The 1% gain in the benchmark share indices in June is likely to have kept mutual funds propped up. Robust earnings growth for listed companies has aided the sentiment, and so has the expectation of a quick recovery after the second wave. Mid-cap and small-cap funds continue to outperform other segments.
Meanwhile, emerging markets will keep an eye out for likely policy reversals from the US Federal Reserve in the coming months. Domestic mutual fund inflows could support markets in case of volatility, but a big correction could discomfit investors.
3. TCS Q1 results
Tata Consultancy Services (TCS) will become the first major company to declare its June quarter financial results on Thursday. The technology firm had a brief contraction in its bottomline due to the lockdown last year, but had fully recovered by the end of 2020. The outlook for April-June is strong, as it is for the broader sector. Analysts predict around 4% sequential growth in sales in the June quarter, as seasonal spending by clients helped curtail the second wave impact for India’s largest software services exporter. But wage hikes to check attrition could crimp margins, analysts tracking the sector said.
Investor appetite for the IT sector has only grown during the pandemic because of the moves towards cloud-based computing and digitization. The BSE Information Technology index has gained 19% this year, against a 9% gain for the Sensex, with the TCS stock generating 10% returns. On earnings day, investors will watch out for more on the company’s pipeline of deals and future growth outlook.
4. Services PMI (EU, UK & US )
Final services PMI data for three of the world’s most advanced economies for June will be out this week: for the euro zone and the UK on Monday, and for the US on Tuesday. Fast-paced vaccinations have helped the rich world revive services activity quicker than others, driving rapid economic recovery.

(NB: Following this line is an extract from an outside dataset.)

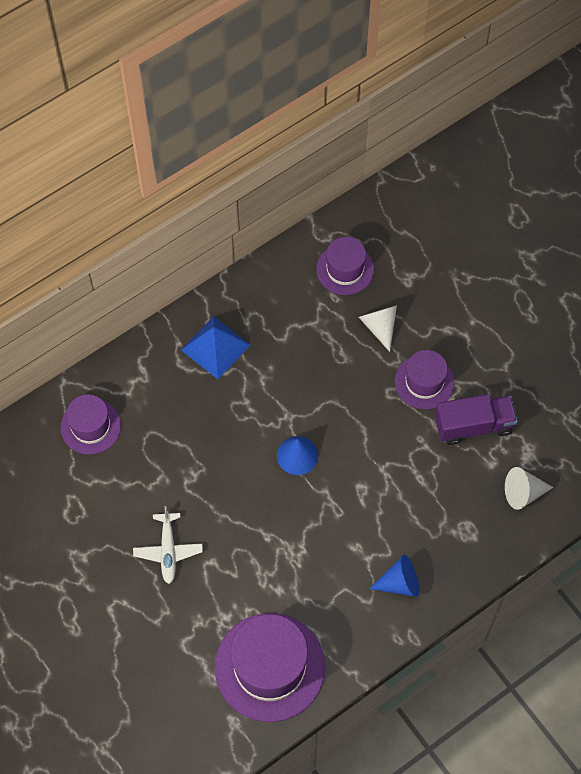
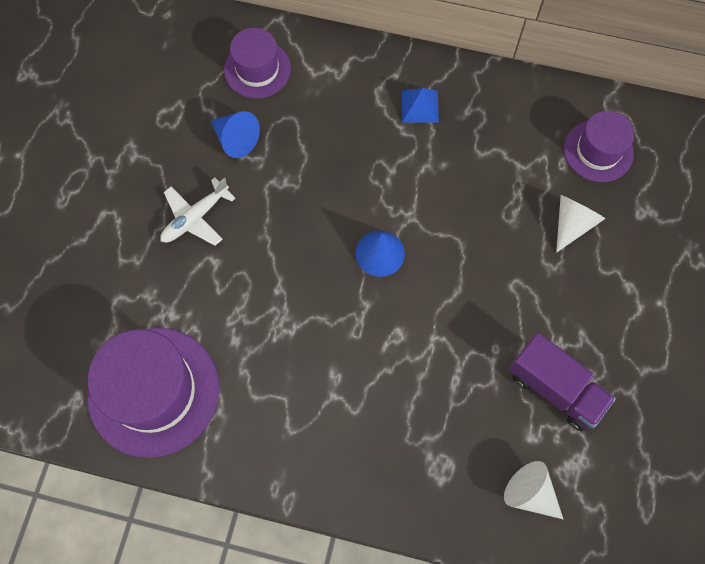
camera: 50 degrees right, 5 degrees up
blue pyramid [181,316,250,379] -> blue pyramid [402,88,439,123], size x0.63
blue cone [369,555,419,597] -> blue cone moved to [210,111,260,158]
purple hat [395,350,455,409] -> none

The US is furthest ahead, having entered expansion as early as July 2020. Provisional figures show a slight slowdown from 70.4 in May to 64.8, on account of labour market issues. In the UK, exports were subdued, with the services PMI dipping slightly.

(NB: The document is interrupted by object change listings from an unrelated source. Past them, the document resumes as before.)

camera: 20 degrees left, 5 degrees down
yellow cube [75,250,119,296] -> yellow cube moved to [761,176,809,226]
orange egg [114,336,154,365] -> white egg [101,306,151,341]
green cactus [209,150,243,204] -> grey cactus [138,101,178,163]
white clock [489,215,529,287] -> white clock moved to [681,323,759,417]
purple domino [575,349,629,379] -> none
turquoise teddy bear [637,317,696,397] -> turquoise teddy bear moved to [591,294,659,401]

The EU is going strong in its fresh revival mode, having clocked the first 50-plus services PMI of 2021 only in April. A PMI reading above 50 denotes monthly expansion. Provisional figures show continued, and accelerating, recovery.

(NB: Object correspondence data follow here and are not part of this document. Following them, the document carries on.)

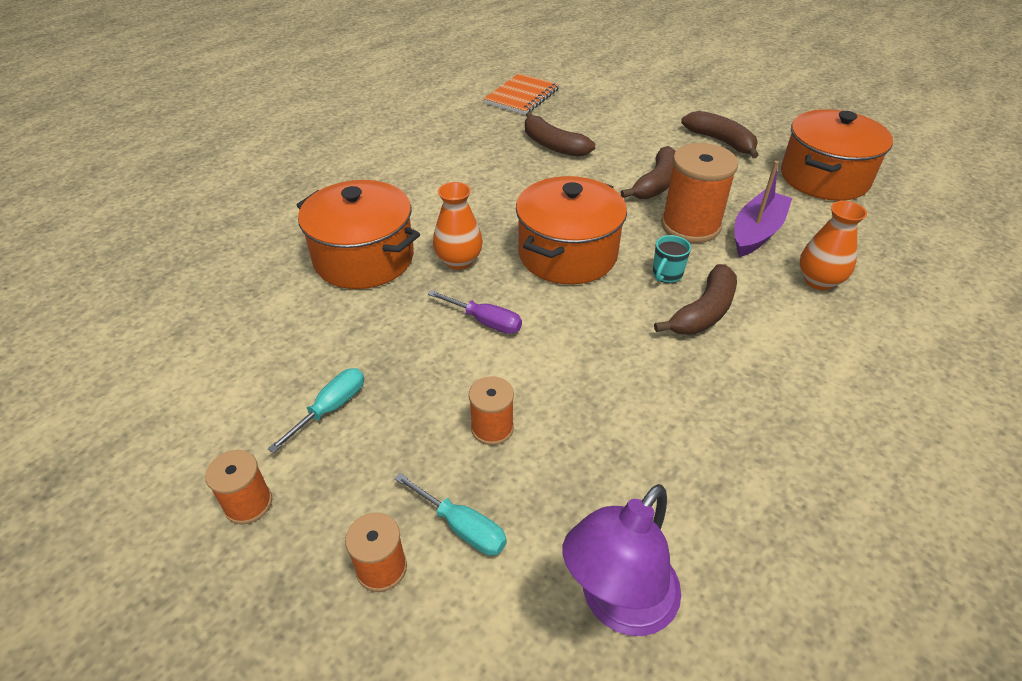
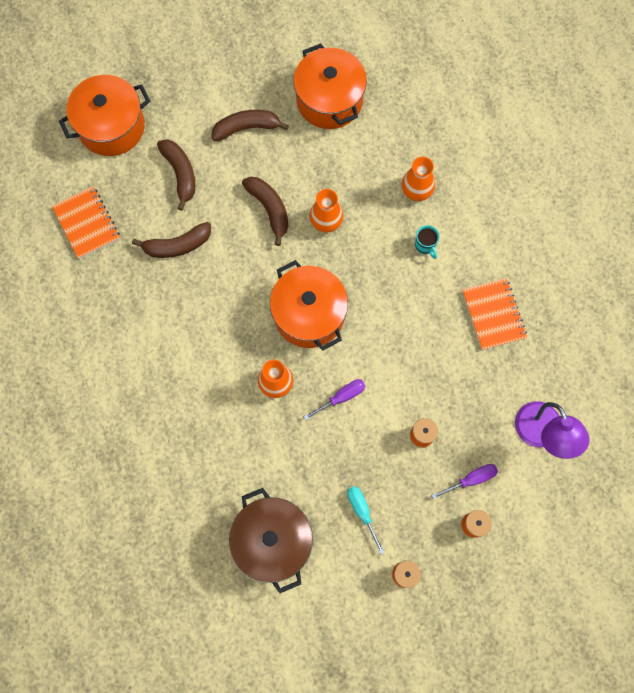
camera: 60 degrees left, 30 degrees up
orange pot [296,180,420,289] -> orange pot moved to [59,75,150,156]
turquoise screwdriver [394,473,507,556] -> purple screwdriver [431,464,498,499]
turquoise mug [653,235,691,283] -> turquoise mug moved to [415,225,440,259]
brown banana [654,264,737,335] -> brown banana moved to [157,139,195,211]
orange spool [661,143,738,243] -> orange vase [310,189,343,233]
purple boat [734,161,792,257] -> none
none -> brown pot [229,488,313,593]
none -> orange notebook [462,278,527,350]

The numbers bode well for the recovery for advanced economies. Inflationary pressures are causing some discomfort for business leaders, but medium-term sentiment is getting brighter.
5. China inflation
China's soaring inflation is creating ripples across the world. A 13-year-high producer price inflation is likely to force local businesses to hike prices of finished goods sooner rather than later. Given the heft of Chinese exports globally, economists fear this would feed into inflation in importing countries.
In May, high commodity prices pushed factory-gate inflation to 9%, while retail prices rose just 1.3%: the gap was the highest in three decades. China’s June inflation data on Thursday will tell us whether that gap is closing.
China finally appears to be acting to check prices. After clamping down on commodity prices, the Chinese central bank is talking of more flexible, targeted policy. It is possible that monetary tightening could begin in China earlier than anticipated. But until that happens, the world will be wary of China-exported inflation.